Per-failure classification → failure-classifier.
Flake pattern attribution for the WARN cells → ai-flake-detector.
Contract drift in the contract-test cells → contract-drift-investigator.
Per-cell narrative for an exec summary → test-run-summary-author (sister skill).
Defect trend narrative over a longer window → defect-trend-narrator.
Longitudinal E2E suite health → e2e-test-trend-reporter.

References

Allure Report docs - status taxonomy (passed/failed/broken/skipped/unknown), severity.

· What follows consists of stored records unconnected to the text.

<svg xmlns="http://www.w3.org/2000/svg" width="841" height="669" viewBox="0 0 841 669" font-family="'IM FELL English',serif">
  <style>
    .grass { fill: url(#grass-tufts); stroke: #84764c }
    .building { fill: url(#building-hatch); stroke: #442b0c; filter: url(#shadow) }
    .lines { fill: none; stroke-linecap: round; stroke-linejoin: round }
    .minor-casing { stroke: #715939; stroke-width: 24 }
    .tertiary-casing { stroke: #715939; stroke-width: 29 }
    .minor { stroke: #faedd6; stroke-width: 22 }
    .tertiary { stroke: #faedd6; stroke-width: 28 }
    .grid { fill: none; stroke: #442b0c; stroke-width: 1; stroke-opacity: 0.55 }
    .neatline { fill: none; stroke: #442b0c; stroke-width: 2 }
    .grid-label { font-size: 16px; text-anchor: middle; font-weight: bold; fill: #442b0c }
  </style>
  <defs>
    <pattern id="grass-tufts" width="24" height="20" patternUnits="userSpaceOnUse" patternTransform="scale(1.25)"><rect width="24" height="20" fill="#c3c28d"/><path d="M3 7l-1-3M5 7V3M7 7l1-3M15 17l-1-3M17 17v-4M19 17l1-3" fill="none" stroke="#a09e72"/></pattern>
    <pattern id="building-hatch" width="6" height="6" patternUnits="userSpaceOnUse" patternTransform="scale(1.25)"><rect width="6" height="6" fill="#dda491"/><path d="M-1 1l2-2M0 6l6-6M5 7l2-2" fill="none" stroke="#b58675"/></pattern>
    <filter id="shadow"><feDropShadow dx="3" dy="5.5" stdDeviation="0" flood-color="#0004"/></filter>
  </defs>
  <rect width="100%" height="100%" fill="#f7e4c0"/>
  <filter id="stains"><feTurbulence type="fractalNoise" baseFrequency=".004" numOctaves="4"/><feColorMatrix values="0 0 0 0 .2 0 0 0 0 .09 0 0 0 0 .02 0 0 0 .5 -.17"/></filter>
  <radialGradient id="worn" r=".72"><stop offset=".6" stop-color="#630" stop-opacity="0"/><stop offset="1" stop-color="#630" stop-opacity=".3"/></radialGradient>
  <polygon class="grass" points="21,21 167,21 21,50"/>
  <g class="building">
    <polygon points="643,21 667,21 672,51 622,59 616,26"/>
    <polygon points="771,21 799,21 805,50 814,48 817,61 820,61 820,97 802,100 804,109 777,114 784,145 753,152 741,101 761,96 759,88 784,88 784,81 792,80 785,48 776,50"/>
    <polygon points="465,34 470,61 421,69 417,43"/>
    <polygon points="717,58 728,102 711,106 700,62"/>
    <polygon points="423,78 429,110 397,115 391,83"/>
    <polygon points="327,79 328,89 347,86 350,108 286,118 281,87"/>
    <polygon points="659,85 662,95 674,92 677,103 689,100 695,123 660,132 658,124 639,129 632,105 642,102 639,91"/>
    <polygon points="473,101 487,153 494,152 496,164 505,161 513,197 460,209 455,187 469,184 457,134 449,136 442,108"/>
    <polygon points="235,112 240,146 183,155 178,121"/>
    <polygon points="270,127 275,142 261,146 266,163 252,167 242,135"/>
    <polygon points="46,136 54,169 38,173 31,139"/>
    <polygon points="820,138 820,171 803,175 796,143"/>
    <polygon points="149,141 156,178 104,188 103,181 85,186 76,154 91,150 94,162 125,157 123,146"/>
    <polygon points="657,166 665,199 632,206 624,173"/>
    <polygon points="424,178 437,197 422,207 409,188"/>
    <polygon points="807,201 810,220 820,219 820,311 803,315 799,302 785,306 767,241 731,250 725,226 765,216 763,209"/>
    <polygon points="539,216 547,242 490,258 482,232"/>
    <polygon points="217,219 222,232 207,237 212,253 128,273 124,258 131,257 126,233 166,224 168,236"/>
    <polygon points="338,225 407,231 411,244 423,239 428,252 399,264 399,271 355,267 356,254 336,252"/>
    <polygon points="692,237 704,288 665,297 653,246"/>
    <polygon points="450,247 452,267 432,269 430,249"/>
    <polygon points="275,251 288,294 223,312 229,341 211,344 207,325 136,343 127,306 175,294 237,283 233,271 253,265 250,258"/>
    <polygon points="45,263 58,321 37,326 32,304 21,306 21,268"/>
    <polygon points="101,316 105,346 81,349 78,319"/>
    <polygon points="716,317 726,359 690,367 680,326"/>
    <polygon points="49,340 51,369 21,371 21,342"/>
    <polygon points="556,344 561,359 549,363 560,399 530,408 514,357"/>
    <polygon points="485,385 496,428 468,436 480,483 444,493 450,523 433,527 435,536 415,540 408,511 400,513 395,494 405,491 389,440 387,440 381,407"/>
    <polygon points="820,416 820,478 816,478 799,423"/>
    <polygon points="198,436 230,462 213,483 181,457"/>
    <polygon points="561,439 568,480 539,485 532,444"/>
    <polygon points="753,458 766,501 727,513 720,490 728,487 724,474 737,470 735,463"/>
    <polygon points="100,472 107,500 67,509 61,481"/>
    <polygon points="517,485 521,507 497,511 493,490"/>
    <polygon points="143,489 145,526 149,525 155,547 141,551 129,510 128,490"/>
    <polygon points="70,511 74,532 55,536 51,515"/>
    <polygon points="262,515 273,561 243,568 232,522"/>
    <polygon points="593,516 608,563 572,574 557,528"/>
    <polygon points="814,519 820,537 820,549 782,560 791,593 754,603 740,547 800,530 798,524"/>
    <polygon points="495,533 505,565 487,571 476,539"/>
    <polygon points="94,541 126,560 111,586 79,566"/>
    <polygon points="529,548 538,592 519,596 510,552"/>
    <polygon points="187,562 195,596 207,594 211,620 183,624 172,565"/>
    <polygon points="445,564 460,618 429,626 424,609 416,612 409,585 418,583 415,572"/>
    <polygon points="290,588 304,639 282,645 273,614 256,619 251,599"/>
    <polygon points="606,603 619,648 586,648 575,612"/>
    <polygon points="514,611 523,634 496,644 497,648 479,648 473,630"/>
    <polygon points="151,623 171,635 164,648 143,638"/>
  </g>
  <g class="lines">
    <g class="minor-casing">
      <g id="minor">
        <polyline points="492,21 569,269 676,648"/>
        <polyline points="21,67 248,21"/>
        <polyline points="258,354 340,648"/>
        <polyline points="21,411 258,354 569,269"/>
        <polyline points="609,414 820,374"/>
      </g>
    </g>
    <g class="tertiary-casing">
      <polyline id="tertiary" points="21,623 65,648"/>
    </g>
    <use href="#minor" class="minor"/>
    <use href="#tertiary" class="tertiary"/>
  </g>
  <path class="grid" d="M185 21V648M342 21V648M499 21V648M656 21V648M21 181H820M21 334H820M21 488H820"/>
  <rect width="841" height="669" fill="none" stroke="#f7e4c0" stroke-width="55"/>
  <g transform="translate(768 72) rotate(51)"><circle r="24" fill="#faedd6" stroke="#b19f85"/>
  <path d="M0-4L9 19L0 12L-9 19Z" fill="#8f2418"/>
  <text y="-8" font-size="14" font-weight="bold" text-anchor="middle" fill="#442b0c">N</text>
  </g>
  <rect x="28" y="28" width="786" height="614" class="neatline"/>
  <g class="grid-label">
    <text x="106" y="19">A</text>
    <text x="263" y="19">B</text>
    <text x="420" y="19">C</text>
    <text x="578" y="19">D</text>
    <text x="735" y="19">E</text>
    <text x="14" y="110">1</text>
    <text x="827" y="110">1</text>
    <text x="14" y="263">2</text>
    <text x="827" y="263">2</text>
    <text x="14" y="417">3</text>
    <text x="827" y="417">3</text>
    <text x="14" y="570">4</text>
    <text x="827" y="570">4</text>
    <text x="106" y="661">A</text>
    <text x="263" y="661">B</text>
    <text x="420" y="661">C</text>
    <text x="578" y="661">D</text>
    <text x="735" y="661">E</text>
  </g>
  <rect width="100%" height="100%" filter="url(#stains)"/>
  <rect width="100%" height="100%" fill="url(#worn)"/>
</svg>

JUnit XML community reference.
ISO/IEC/IEEE 29119-3:2021 - test reporting (canonical ISO page behind Cloudflare; cite by stable ID).
ISTQB glossary - test-report, test-environment.
Grafana k6 end-of-test summary - metrics shape, threshold-breach signal.
axe-core API - violation list, impact taxonomy (minor/moderate/serious/critical).
PractiTest 2026 State of Testing - 19.9% of teams use AI for risk identification.
Preloaded skills: junit-xml-analysis, allure-reports, coverage-diff-reporter, currents-integration, testrail-integration.